(Data shown)

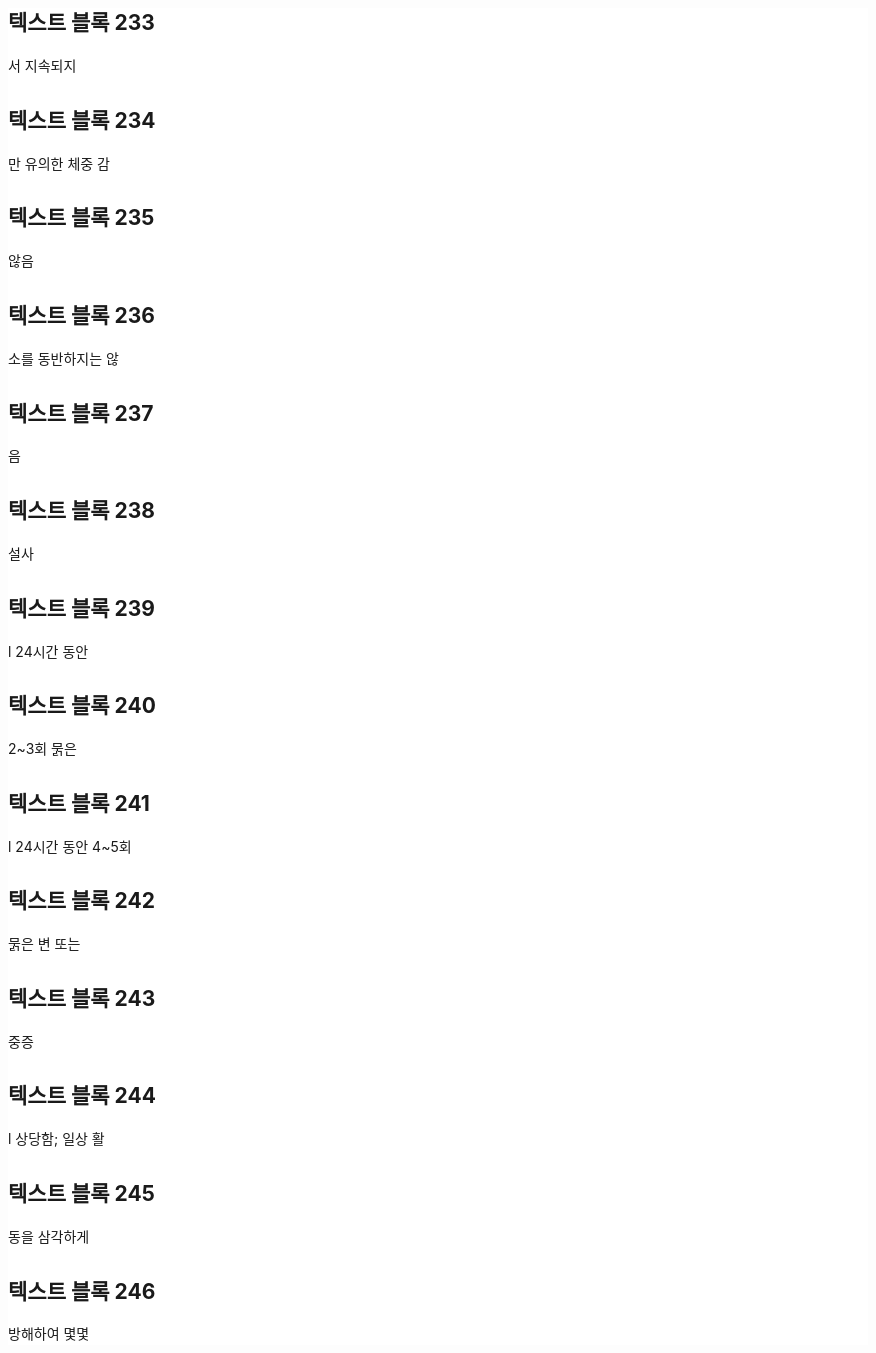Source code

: ## 텍스트 블록 233
서 지속되지

## 텍스트 블록 234
만 유의한 체중 감

## 텍스트 블록 235
않음

## 텍스트 블록 236
소를 동반하지는 않

## 텍스트 블록 237
음

## 텍스트 블록 238
설사

## 텍스트 블록 239
l 24시간 동안

## 텍스트 블록 240
2~3회 묽은

## 텍스트 블록 241
l 24시간 동안 4~5회

## 텍스트 블록 242
묽은 변 또는

## 텍스트 블록 243
중증

## 텍스트 블록 244
l 상당함; 일상 활

## 텍스트 블록 245
동을 삼각하게

## 텍스트 블록 246
방해하여 몇몇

(End Data shown)

▸ **Directive**
Output the records exactly, and let none of their pictures appear in the copy.

▸ **Solution to the exercise**
Source code

: ## 텍스트 블록 233
서 지속되지

## 텍스트 블록 234
만 유의한 체중 감

## 텍스트 블록 235
않음

## 텍스트 블록 236
소를 동반하지는 않

## 텍스트 블록 237
음

## 텍스트 블록 238
설사

## 텍스트 블록 239
l 24시간 동안

## 텍스트 블록 240
2~3회 묽은

## 텍스트 블록 241
l 24시간 동안 4~5회

## 텍스트 블록 242
묽은 변 또는

## 텍스트 블록 243
중증

## 텍스트 블록 244
l 상당함; 일상 활

## 텍스트 블록 245
동을 삼각하게

## 텍스트 블록 246
방해하여 몇몇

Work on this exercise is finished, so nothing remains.